Clone of the Bioconductor repository for the SingleR package.
https://bioconductor.org/packages/devel/bioc/html/SingleR.html
GNU General Public License v3.0
173 stars 19 forks source link

no common genes between 'test' and 'ref' for multiple references #217

Closed matt-sd-watson closed 2 years ago

matt-sd-watson commented 2 years ago

Hello,

I am attempting to run SingleR on a mixed species sample of mouse and human. The two references I am using for this annotation are:

human_cell_ref_with_mouse <- HumanPrimaryCellAtlasData() immgen_ref <- celldex::ImmGenData()

When I run each separately, the annotation is successful.
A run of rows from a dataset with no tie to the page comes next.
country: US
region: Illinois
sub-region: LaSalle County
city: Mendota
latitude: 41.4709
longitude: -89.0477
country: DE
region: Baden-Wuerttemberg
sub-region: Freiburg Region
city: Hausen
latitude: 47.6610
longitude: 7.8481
However, when I combine the references as described here:

references_to_use <- list(atlas = human_cell_ref_with_mouse, immgen = immgen_ref)
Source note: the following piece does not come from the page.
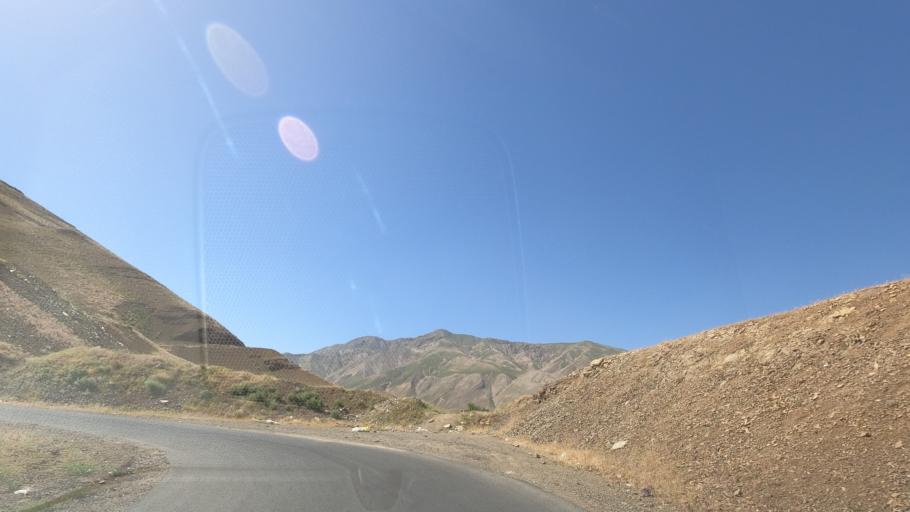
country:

labels <- list(human_cell_ref_with_mouse$label.main, immgen_ref$label.main)

SingleR(test = sce_610_7, ref = references_to_use, assay.type.test=1, labels = labels, de.method = "wilcox")

I get the following error:

no common genes between 'test' and 'ref'

I am struggling to understand why separately, the annotations are successful, but it does not work when running in this combined configuration. I can confirm that the overlap of gene names is sufficient for annotation for both references:

table(rownames(immgen_ref) %in% rownames(integrated_610-7@assays$RNA@counts))

FALSE TRUE 1772 20362

table(rownames(human_cell_ref_with_mouse) %in% rownames(integrated_610-7@assays$RNA@counts))

FALSE TRUE 1313 18050

LTLA commented 2 years ago

There aren't any genes in the intersection of all references and your test data. I would not expect to be able to compare between mouse and human references, which is what the integrated calling attempts to do - hence the error.

matt-sd-watson commented 2 years ago

Thank you for this information. Given this lack of intersection among the references and test data, what is the recommended approach for annotating cell types for a sample of mixed species I.e. a samples with both human and mouse-aligned reads?

LTLA commented 2 years ago

In such cases, I would have expected that the first order of business would be to figure out whether each cell comes from human or mouse. Once you have that knowledge, it should be straightforward to apply the appropriate reference. If you don't know whether something is human or mouse, cell type annotation seems like the least of your concerns.